Trends in Receipt of Contraceptive Services: Young Women in the U.S., 2002–2015

Jennifer J. Frost, Guttmacher Institute Laura D. Lindberg, Rutgers School of Public Health

First published on American Journal of Preventive Medicine:

| DOI: https://doi.org/10.1016/j.amepre.2018.10.018
Abstract / Summary

In order to understand adolescent girls’ and young women's use of contraceptive services, this paper examines trends in receipt of contraceptive services, focusing on provider type and payment source.

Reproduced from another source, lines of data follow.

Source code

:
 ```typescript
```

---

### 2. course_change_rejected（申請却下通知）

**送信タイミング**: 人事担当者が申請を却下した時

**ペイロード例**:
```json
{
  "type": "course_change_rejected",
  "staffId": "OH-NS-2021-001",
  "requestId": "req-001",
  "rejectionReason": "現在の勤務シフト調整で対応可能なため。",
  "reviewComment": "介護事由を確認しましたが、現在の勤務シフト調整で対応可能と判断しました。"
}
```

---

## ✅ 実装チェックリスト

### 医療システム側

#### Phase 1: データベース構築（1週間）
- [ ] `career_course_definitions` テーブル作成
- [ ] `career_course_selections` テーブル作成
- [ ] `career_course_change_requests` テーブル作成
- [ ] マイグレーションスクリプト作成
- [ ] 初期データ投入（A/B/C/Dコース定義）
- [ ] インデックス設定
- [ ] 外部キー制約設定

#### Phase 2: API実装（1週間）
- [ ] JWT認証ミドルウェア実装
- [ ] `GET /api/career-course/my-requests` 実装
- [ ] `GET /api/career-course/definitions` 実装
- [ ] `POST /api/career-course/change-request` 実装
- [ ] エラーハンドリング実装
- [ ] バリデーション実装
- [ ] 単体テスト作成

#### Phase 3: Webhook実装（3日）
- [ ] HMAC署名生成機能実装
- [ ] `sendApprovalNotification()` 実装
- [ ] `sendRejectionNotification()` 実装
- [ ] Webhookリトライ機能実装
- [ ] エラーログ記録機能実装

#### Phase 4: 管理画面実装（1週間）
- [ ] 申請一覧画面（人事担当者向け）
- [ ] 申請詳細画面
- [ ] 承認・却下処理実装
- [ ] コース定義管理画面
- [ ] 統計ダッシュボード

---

The analysis uses nationally representative data from females aged 15–25 years in the 2002, 2006–2010, and 2011–2015 National Surveys of Family Growth. In 2018, summary measures for receipt of any contraceptive service, the type of provider visited and payment used were created and compared across survey years and age groups (15–17 and 18–25 years).

From 2002 to 2011–2015, the proportion of adolescent girls aged 15–17 years relying on publicly funded clinics for contraceptive care fell from 47% to 24% (95% CI=38.4%, 55.0% and 95% CI=19.0%, 29.9%), whereas the proportion relying on private providers increased from 49% to 69% (95% CI=40.7%, 57.1% and 95% CI=61.6%, 76.2%). A significant, but smaller, shift away from clinics occurred among women aged 18–25 years. Over the same period, use of health insurance to pay for contraceptive services among all females aged 15–25 years increased from 68% to 81% (95% CI=64.7%, 71.3% and 95% CI=78.5%, 83.8%), whereas the proportion who had private insurance during the year, but did not use it to pay for contraceptive care, declined from 21% to 9% (95% CI=18.3%, 23.5% and 95% CI=6.8%, 10.7%).

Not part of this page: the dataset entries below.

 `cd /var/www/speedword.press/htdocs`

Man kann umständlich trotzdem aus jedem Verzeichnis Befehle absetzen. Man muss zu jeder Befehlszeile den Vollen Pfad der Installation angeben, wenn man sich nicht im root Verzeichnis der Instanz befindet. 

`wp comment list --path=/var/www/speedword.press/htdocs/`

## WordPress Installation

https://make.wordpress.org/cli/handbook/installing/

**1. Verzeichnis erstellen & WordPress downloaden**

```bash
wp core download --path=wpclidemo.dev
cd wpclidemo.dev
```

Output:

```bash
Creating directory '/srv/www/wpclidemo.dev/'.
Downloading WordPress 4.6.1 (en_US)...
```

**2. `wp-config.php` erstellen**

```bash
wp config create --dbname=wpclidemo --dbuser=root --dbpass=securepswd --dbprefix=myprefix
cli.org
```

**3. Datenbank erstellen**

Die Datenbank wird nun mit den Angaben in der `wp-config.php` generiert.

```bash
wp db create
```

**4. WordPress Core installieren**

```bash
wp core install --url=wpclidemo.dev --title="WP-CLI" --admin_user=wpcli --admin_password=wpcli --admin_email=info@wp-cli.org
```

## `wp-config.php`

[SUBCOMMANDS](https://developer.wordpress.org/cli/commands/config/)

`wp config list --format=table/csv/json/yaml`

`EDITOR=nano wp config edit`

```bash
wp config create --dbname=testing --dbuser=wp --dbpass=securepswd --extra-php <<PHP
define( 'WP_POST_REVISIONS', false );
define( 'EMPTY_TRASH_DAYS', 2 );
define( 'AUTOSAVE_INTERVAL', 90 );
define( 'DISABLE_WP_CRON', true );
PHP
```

Private providers now provide the bulk of contraceptive services to adolescent girls and young women, with reduced reliance on publicly funded clinics. Supporting private practices in providing confidential and comprehensive family planning services must be a priority. Publicly funded clinics remain an important safety-net provider of contraceptive care for adolescent girls and young women.